** Passage to read **
= Beginning of Section =

Originally Posted by *leighi123* 
What about cloth trainers?

I'm unfamiliar with them. Could you show me a link?

We've got training undies but I'm assuming you mean something else since they wouldn't be sufficient for at night.


----------



## ashleyhaugh (Jun 23, 2005)

they have some trainers that are waterproof that you can stuff... someone suggested some to me when i was looking for a new night time diaper... happy heinys i think?

there are lots of others too. try hyenacart or diaperswappers for other brands. my ds (almost23 months) is day trained, but we're still just sticking with our cloth diapers at night for now.

ok, found a link http://nickisdiapers.com/catalog.php?category=163

youd have to buy the inserts to stuff it with i think, but those are easy to find used if the money is an issue


----------



## RollerCoasterMama (Jul 22, 2008)

Quote:


Originally Posted by *ashleyhaugh* 
they have some trainers that are waterproof that you can stuff... someone suggested some to me when i was looking for a new night time diaper... happy heinys i think?

there are lots of others too. try hyenacart or diaperswappers for other brands. my ds (almost23 months) is day trained, but we're still just sticking with our cloth diapers at night for now.

= End of Section =

[Dataset excerpts]
= Beginning of Section =

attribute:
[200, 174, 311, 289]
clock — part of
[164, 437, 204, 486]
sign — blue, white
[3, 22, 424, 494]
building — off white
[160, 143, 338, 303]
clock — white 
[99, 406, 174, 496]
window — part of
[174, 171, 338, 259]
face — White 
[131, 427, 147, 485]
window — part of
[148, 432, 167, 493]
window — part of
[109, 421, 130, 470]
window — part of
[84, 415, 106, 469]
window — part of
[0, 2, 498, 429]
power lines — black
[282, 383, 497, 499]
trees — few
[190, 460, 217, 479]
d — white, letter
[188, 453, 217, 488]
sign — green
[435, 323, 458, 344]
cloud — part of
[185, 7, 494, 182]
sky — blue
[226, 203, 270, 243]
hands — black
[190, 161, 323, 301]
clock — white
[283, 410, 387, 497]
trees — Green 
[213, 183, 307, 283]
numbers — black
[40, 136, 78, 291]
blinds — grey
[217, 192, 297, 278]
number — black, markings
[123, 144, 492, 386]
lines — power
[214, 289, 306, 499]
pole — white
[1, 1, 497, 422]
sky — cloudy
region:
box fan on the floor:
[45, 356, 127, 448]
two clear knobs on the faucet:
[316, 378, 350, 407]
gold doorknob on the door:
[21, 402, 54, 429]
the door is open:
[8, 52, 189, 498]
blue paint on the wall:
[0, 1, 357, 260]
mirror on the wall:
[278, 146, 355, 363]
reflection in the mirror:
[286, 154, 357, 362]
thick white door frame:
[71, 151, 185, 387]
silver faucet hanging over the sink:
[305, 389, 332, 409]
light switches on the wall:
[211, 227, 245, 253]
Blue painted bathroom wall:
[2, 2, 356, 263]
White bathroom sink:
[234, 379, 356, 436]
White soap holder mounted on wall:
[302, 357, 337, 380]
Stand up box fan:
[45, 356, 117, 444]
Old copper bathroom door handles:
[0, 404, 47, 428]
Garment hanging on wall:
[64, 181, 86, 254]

= End of Section =

** Work instructions **
1 – List every distinct username that appears in the forum thread about cloth trainers, naming each one only once.
2 – From the forum thread about cloth trainers, print the passage starting at "We've got training" and ending at "(Jun 23, 2005)".
3 – Write what comes next in the forum thread about cloth trainers, picking up after its final sentence.

** Expected results **
1 – leighi123, ashleyhaugh, RollerCoasterMama

2 –
We've got training undies but I'm assuming you mean something else since they wouldn't be sufficient for at night.


----------



## ashleyhaugh (Jun 23, 2005)

3 –
ok, found a link http://nickisdiapers.com/catalog.php?category=163

youd have to buy the inserts to stuff it with i think, but those are easy to find used if the money is an issue









Oh thanks! That might work too. I'll have to see. It's a bit of an investment, but really, one month of diapers would cover it!









Is the stretchy part around the legs elastic or cotton?

It could speed along night-training as well because he doesn't seem to like to pee in his special big kid pants. He hasn't got a lot of control yet, but I've noticed that he's going longer and longer every time he opts to try big boy pants. I'm taking that as a very good sign! And his preschool he starts at next week is going to start suggesting that he sit on the potty every 45 mins or so when he gets used to them (they thought a month-ish for comfort level). We should be day-time trained by winter. (I think I found the only preschool ever that didn't require day-time trained to start!!!)

Thanks again! I appreciate the ideas!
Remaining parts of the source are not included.